■ Problem ■
Skip the images and print the listing exactly.

■ Dataset section ■
::::::

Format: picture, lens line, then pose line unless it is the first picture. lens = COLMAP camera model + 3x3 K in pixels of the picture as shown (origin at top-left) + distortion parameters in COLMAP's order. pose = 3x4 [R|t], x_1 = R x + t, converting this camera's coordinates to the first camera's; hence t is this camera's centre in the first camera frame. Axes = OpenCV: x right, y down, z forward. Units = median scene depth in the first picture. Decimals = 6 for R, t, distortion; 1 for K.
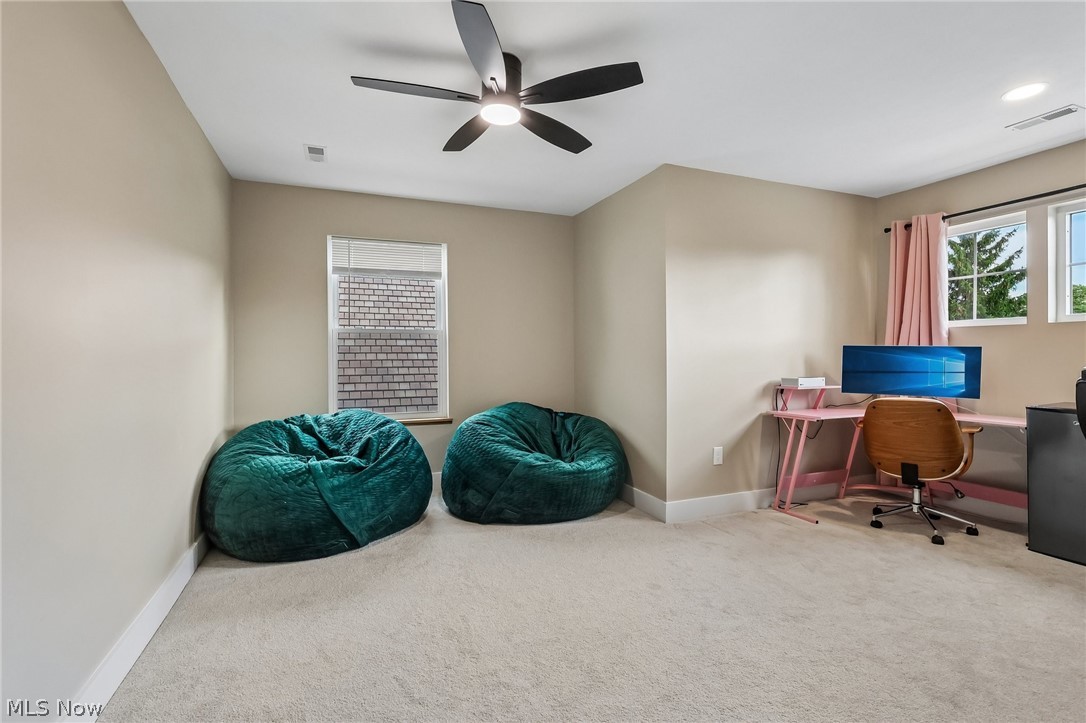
lens RADIAL K [[504.0, 0, 543.0], [0, 504.0, 361.5], [0, 0, 1]] dist [-0.000580, 0.000042]
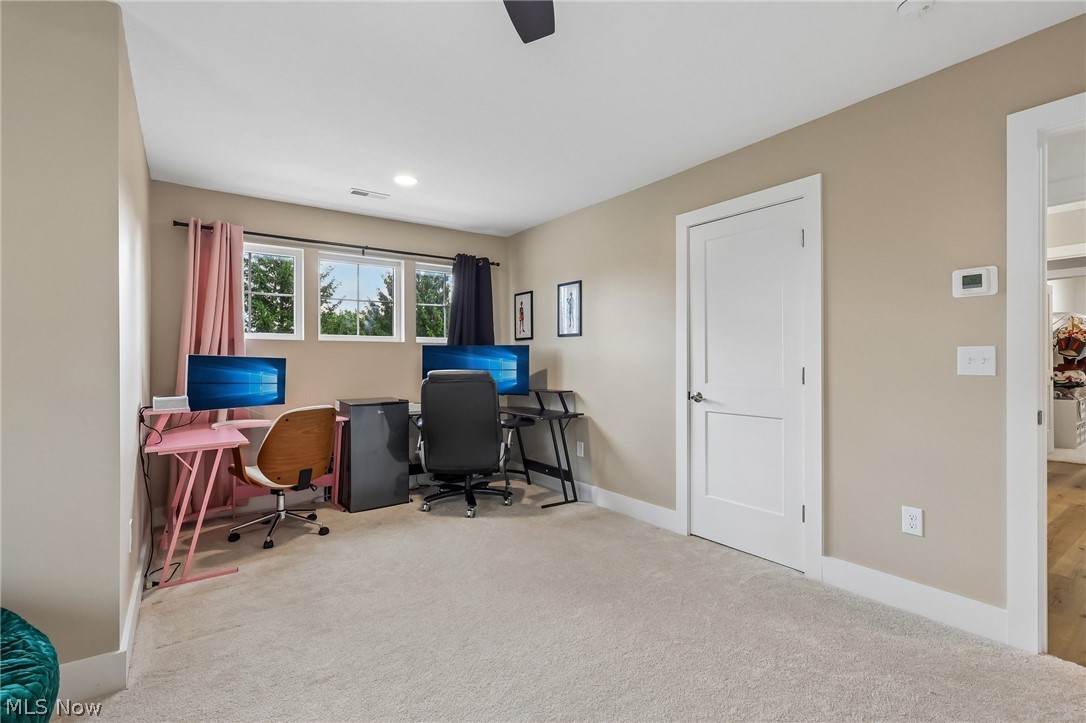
lens RADIAL K [[504.0, 0, 543.0], [0, 504.0, 361.5], [0, 0, 1]] dist [-0.000580, 0.000042]
pose [[-0.227228, -0.000798, 0.973841, -0.373414], [0.016189, 0.999858, 0.004597, -0.017309], [-0.973707, 0.016810, -0.227182, 0.693296]]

::::::

■ Answer section ■
Format: picture, lens line, then pose line unless it is the first picture. lens = COLMAP camera model + 3x3 K in pixels of the picture as shown (origin at top-left) + distortion parameters in COLMAP's order. pose = 3x4 [R|t], x_1 = R x + t, converting this camera's coordinates to the first camera's; hence t is this camera's centre in the first camera frame. Axes = OpenCV: x right, y down, z forward. Units = median scene depth in the first picture. Decimals = 6 for R, t, distortion; 1 for K.
lens RADIAL K [[504.0, 0, 543.0], [0, 504.0, 361.5], [0, 0, 1]] dist [-0.000580, 0.000042]
lens RADIAL K [[504.0, 0, 543.0], [0, 504.0, 361.5], [0, 0, 1]] dist [-0.000580, 0.000042]
pose [[-0.227228, -0.000798, 0.973841, -0.373414], [0.016189, 0.999858, 0.004597, -0.017309], [-0.973707, 0.016810, -0.227182, 0.693296]]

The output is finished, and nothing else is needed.